By Bryan Rich
May 1, 5:00 pm EST
As we discussed yesterday, the interest rate market has been signaling that the Fed made a mistake in December, when it hiked rates one last time, into a stock market that was in a steep decline.
In today’s post-Fed meeting press conference with the Fed Chairman, markets were expecting signals from Jay Powell that they might be looking to take that hike back, if the current subdued inflation levels persisted. But Powell was reluctant to give much of a leaning toward a cut. In fact, he said the risks that precipitated their “pause” on the rate path (China and European growth, Brexit risks, and trade negoations), have been largely improving. He’s right. He said the economy was solid. He’s right.

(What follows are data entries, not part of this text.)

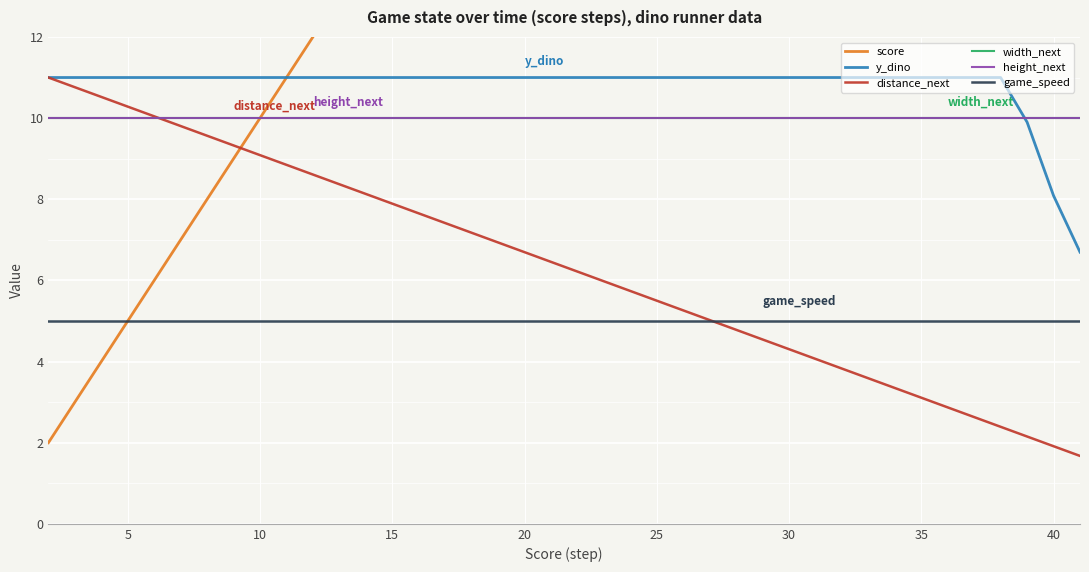

What is the sum of all game_speed values?

200.0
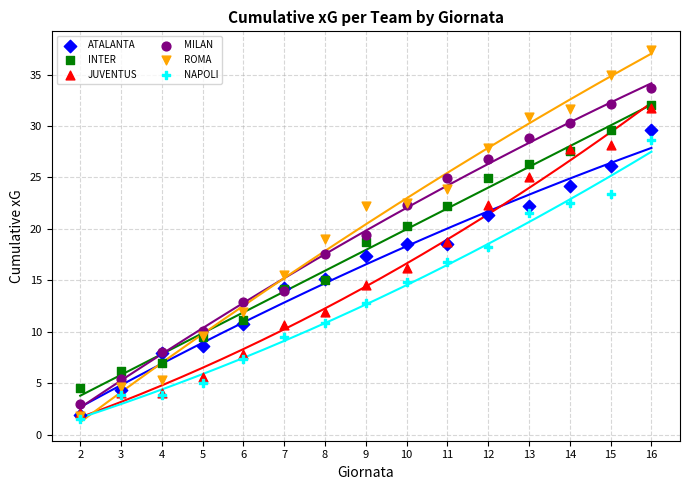

What are all the series names shown in the legend?

ATALANTA, INTER, JUVENTUS, MILAN, ROMA, NAPOLI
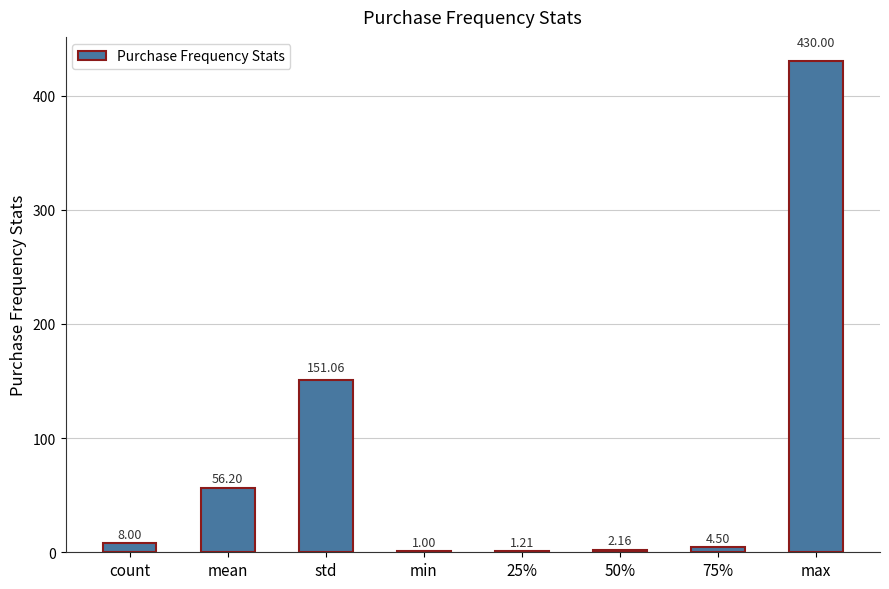

Which label corresponds to the largest value in the chart?

max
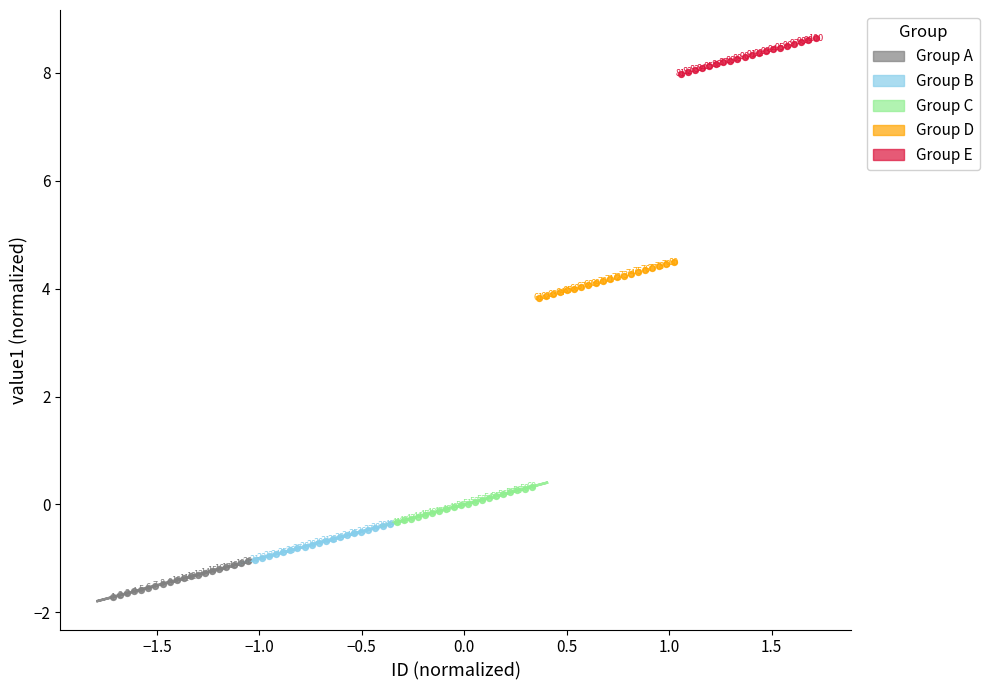

Which series reaches the minimum Y coordinate?

Group A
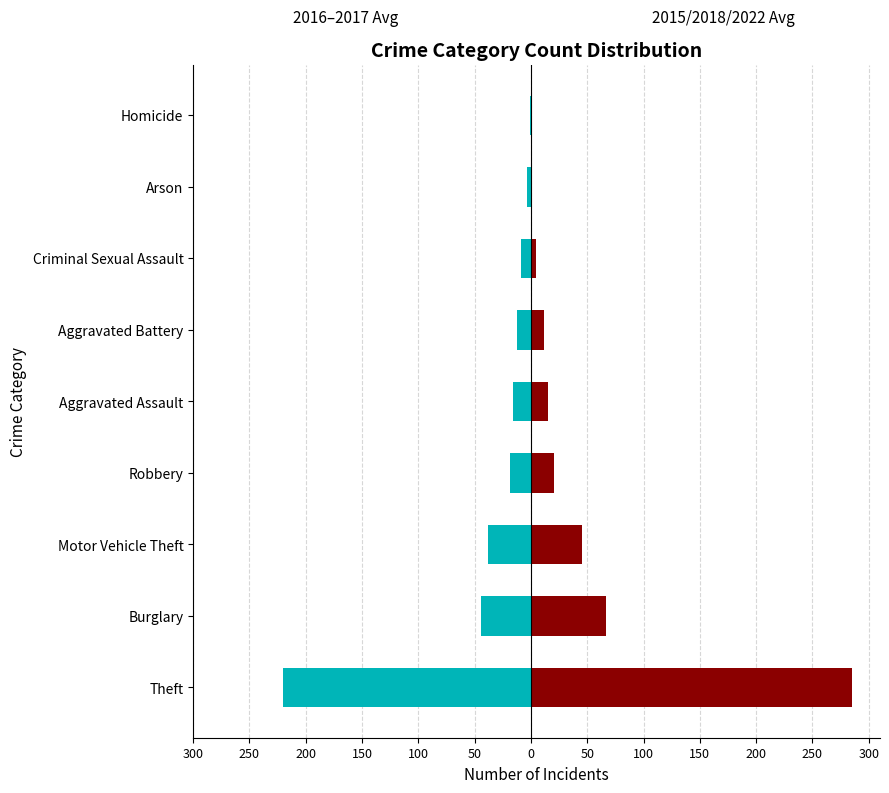

Which series has the largest total across all categories?

2015/2018/2022 Avg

Still, stocks came off sharply into the close.
After today, you have to ask the question: Can stocks force the hand of the Fed, again? Remember, stocks fell 8% in just four trading days after the Fed’s December hike – penalizing a tone deaf Fed. In a market that was already down 9% on the month, the slide was exacerbated by the further Fed tightening.
That stock fallout soon led to a response from the U.S. Treasury, as Mnuchin called out to major banks and the President’s Working Group on Financial Markets (which includes the Fed) to “assure normal market operations.” That put a bottom in stocks. And within days of that, the three most powerful central bankers of the past ten years (Bernanke, Yellen and Powell) were backtracking on the Fed’s rate path — signaling a pause. The Fed’s pivot has fueled a V-shaped recovery in stocks.
So, we’ve just come off of a four-month run in stocks that gave us a full recovery of the late 2018 losses — and a new record high in the S&P 500. That was the best four month gain since 2010. Now we enter May with this chart …
As you can see, with the decline this afternoon, the S&P 500 put in a key reversal signal — a bearish outside day. That’s tough to ignore, given that we’ve had a 16% gain in stocks to open the first four months of the year. This signal may be enough to stop the momentum, for now, as we wait for the word on a China deal — which is now said to ‘possibly’ come by next Friday.